Our garden looks a bit different this year. I said goodbye to the tiller and the sore back it brings. There was no breaking of soil, no raking of dirt into rows. Instead, we built a tidy garden using raised beds. It’s a bit pretentious looking but is much less work.
The four raised beds are full of tomatoes, cucumbers and peppers. The pea plants are growing in between the cedar boxes. It’s not the kind of garden I grew up with, but it will do.
Our tomato plants, for the first time since I’ve been gardening, are not being devoured by worms. I’m not sure why, but it may have something to do with the three chickens who call the garden home. The birds are a relatively new addition to our backyard landscape.
The first group of chickens, save one, didn’t survive the dog’s attempt to play chase. The second batch fared somewhat better but we still lost a couple to the German shepherd. It’s why the chickens and their coop are now inside the backyard fence and the dog is not.
Of course, that means the smell of chickens and their coop is always near. Depending on how the wind blows, it can be very near. It also means there is chicken poop in places it does not belong — like our back porch and everywhere in the backyard. “Get the chickens off the porch” is not something I ever thought I would be yelling at my kids.
Our tomato plants, though worm-free, have yet to deliver any ripe fruit. The green tomatoes are as large as baseballs and have been for weeks. I’m starting to think my dreams of BLT sandwiches will go unfilled this year. Science tells me that I just need to wait, that it may have something to do with temperature or moisture levels. I’m not convinced. Maybe the chickens have done something to them.
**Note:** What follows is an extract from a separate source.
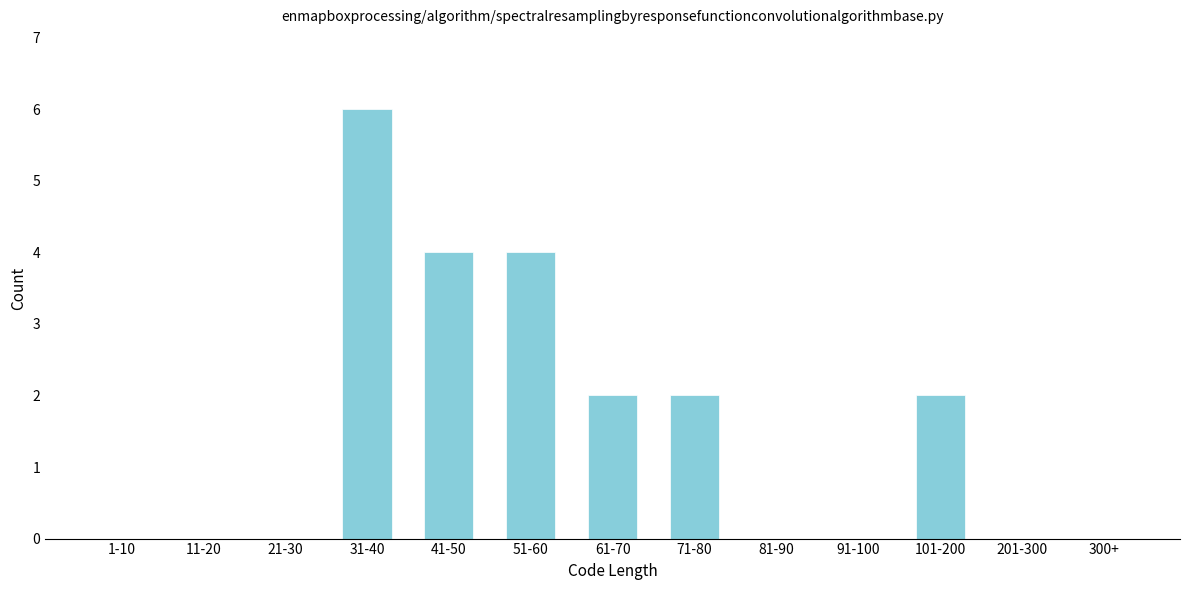

Reading left to right, what are all the values shown in this chart?

1-10=0	11-20=0	21-30=0	31-40=6	41-50=4	51-60=4	61-70=2	71-80=2	81-90=0	91-100=0	101-200=2	201-300=0	300+=0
The birds, which we haven’t named because we can’t tell them apart, are decidedly stupid creatures. I now understand where the phrase “He’s a bird-brain” comes from. They scratch and peck and waddle about, but there doesn’t seem to be much going on upstairs. I have a hard time believing that birds are descendants of dinosaurs based on these three hens. I would think the supposed billions of years of evolution would have produced a much smarter animal.
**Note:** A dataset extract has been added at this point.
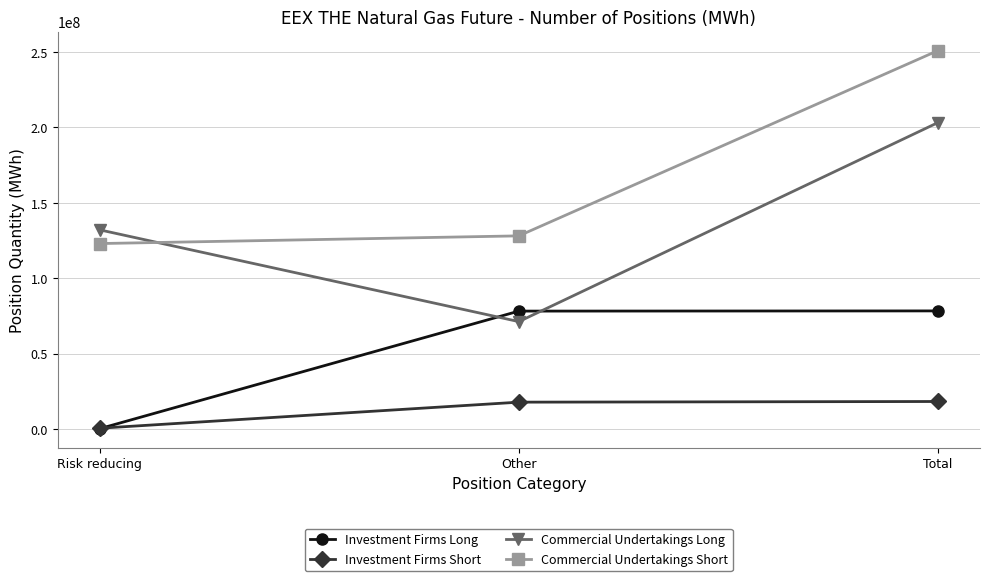

How many lines are shown in the chart?

4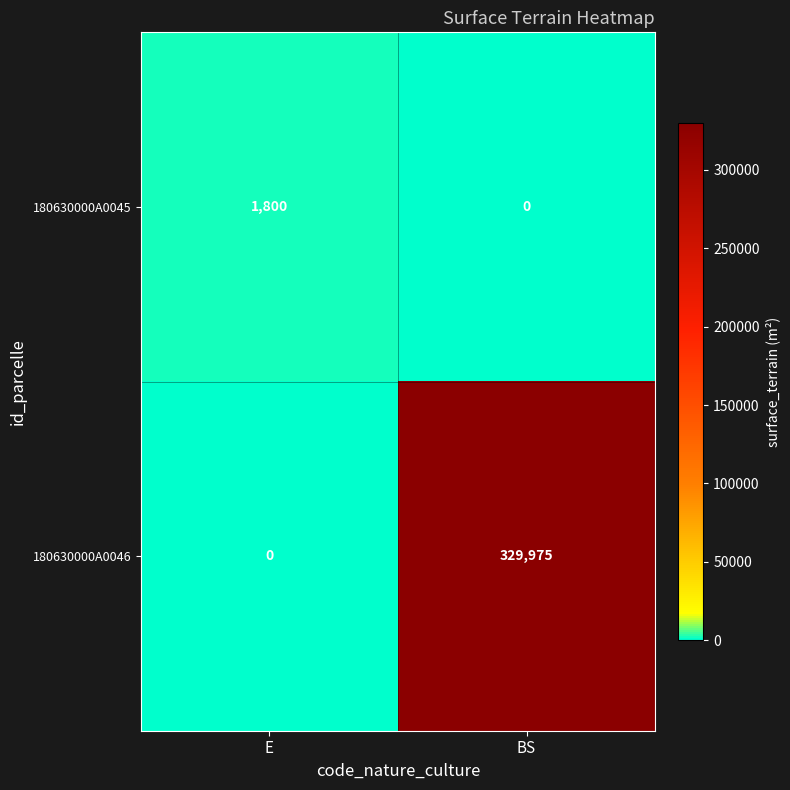

At BS, list the series in order from largest to smallest.

180630000A0046, 180630000A0045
But the children like to watch them and we will hopefully have fresh eggs one day, so the chickens remain.
The dog, which has a taste for fresh chicken now, spends most of her days outside the fence watching them. She paces back and forth, waiting for one of them to slip out of their protective enclosure. She sleeps near their coop on the other side of the wire, drooling and whining. The chickens have no idea how much danger they’re in. They get close enough to the fence for their feathers to poke through. It torments the dog to be so close to them, but not taste them.
I fear the dog will soon learn that the four-foot fence that protects the birds is easily climbed or jumped. There’s also a cat who has yet to catch a chicken but has stalked them several times. Though the chickens are larger than he is, I suspect any fight between them would not end well for the birds.
Chasing the cat is the only activity that distracts the dog from watching the chickens, who are constantly watched by the children as they peck and scratch through the tomatoes, which are constantly watched by me as I wait for one to turn red. There is a lot of watching at our house these days.
This little microcosm of life — the garden, the chickens, the dog, the cat — is a joy to behold. Each plays a role and each is looking to eat part of this ecosystem. The worms want the tomatoes, the chickens want the worms, the dog wants the chickens, you get the idea.
At the top of this food chain are us humans. But oddly, what I desire most is down near the bottom — the tomatoes. I’m after the same things the worms are.